Mountain Valley, 1836

Oil on paper laid down on canvas
19 x 24 cm

Inscribed on the stretcher Calame 1836

Literature: Valentina Anker, Alexandre Calame. Vie et oeuvre: Catalogue raisonné de l'oeuvre peint, Fribourg 1987, p. 348 f, no. 156 (repr.)

Provenance: Private collection, Switzerland


This early oil sketch by Alexandre Calame was executed on a visit to the Bernese Oberland. He first visited this part of the Alps in 1835 and was to spend almost all his summers in the area, regularly revisiting the same sites.

Valentina Anker, the author of the catalogue raisonné of Calame's paintings, ascribes the sketch - on compositional and stylistic grounds - to a group of mountain landscapes executed in the Bernese Oberland in the period 1836 to 1843. The newly-discovered presence of the inscription 1836 on the verso corrects Anker's earlier, purely stylistically-based dating of 1840-3 [1].
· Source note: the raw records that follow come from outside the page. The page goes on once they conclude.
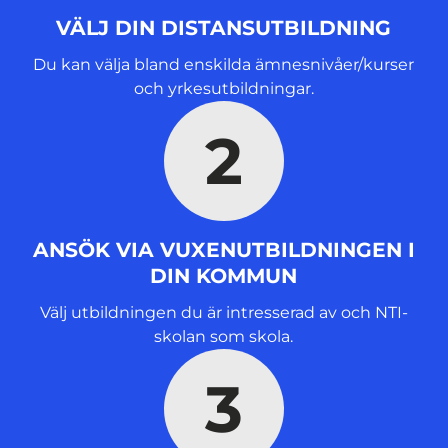
s
VÄLJ DIN DISTANSUTBILDNING
t
e
Du kan välja bland enskilda ämnesnivåer/kurser
r
och yrkesutbildningar.
)
2
ANSÖK VIA VUXENUTBILDNINGEN I
DIN KOMMUN
Välj utbildningen du är intresserad av och NTI-
skolan som skola.
3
Calame's early landscapes brought him considerable acclaim [2]. His first taste of international recognition came at the Paris Salon in 1839 with his painting Storm near Handeck[3]. His Geneva studio rapidly began to attract collectors and visitors from all over Europe. The Russian Tsars acquired several works. The French King, Louis Philippe, was the buyer of the painting exhibited by Calame at the 1841 Paris Salon [4].

The present oil sketch was executed en plein-air. This is evidenced by the choice of paper as a medium, the work's small format and the extraordinary fluidity of its brushwork. It sensitively evokes the atmospheric effects of a high mountain region while capturing the characteristics of the vegetation and rock formations with extreme attention to detail. The influence of Calame's study trip to Holland in the late 1830s and his deep assimilation of the work of Jacob von Ruisdael and Meindert Hobbema on that trip is apparent in the skilful handling of the chosen format and the use of subtle perspectival gradations [5].

Calame began his career as an employee of a banker named Diodati. It was Diodati who enabled him to take up painting in 1829, financing his studies under the landscape painter François Diday. Calame spent free moments colouring Swiss views which he sold to tourists.

He began to exhibit regularly in Geneva, Berlin and Leipzig in 1835 and after 1839 was a regular contributor to the Paris Salon. Public recognition was widespread, particularly in France and Germany. He travelled widely in France, Germany and Holland constantly searching for new motifs. He visited Rome and Naples in 1844, where he was in contact with and influenced by the international community of artists living and working in the two cities. In 1855, failing health compelled him to restrict his travels to regions north of the Alps.

In the 1840s, Calame was ranked as one of Switzerland's leading landscape painters in the company of such names as his teacher François Diday and Wolfgang-Adam Töpffer.

He received numerous awards during his lifetime but after his death in 1864, recognition of his work experienced something of a decline. However, today he is regarded as one of the major representatives of the Swiss Romantic heroic tradition in landscape and alpine painting [6].

 

1) Anker, op. cit., p. 348: The V-shaped, slightly asymmetrical composition of this sketch situates it within the later phase of style 2 [‘La composition en V, légèrement asymétrique, de cette pochade, la situe vers la fin du style 2'].
2) Anker, op. cit., no. 68, Vue prise à la Handeck, 1836, purchased by the government of the canton of Bern in 1840, now held at the Kunstmuseum Bern.
3) Sturm bei Handeck, 1839, oil on canvas, 190 x 260 cm, Musée d'Art et d'Histoire, Geneva (inv. no. 1839.1).
4) See Albero de André, Alpine Views. Alexandre Calame and the Swiss Landscape, Sterling and Francine Clark Art Institute, Williamstown 2006, p. 23.
5) Albero de André, op. cit., p. 23.
6) An exhibition of works from the private collection of Asbjorn Lunde was staged at the National Gallery in London in 2011. It featured a large group of paintings by Calame shown in juxtaposition to works by major Northern European painters. This context testifies to Calame's signal importance in early 19th-century European landscape painting. See Forests, Rocks, Torrents; Norwegian and Swiss Landscape Paintings from the Lunde Collection, exhib. cat., London, National Gallery, 2011.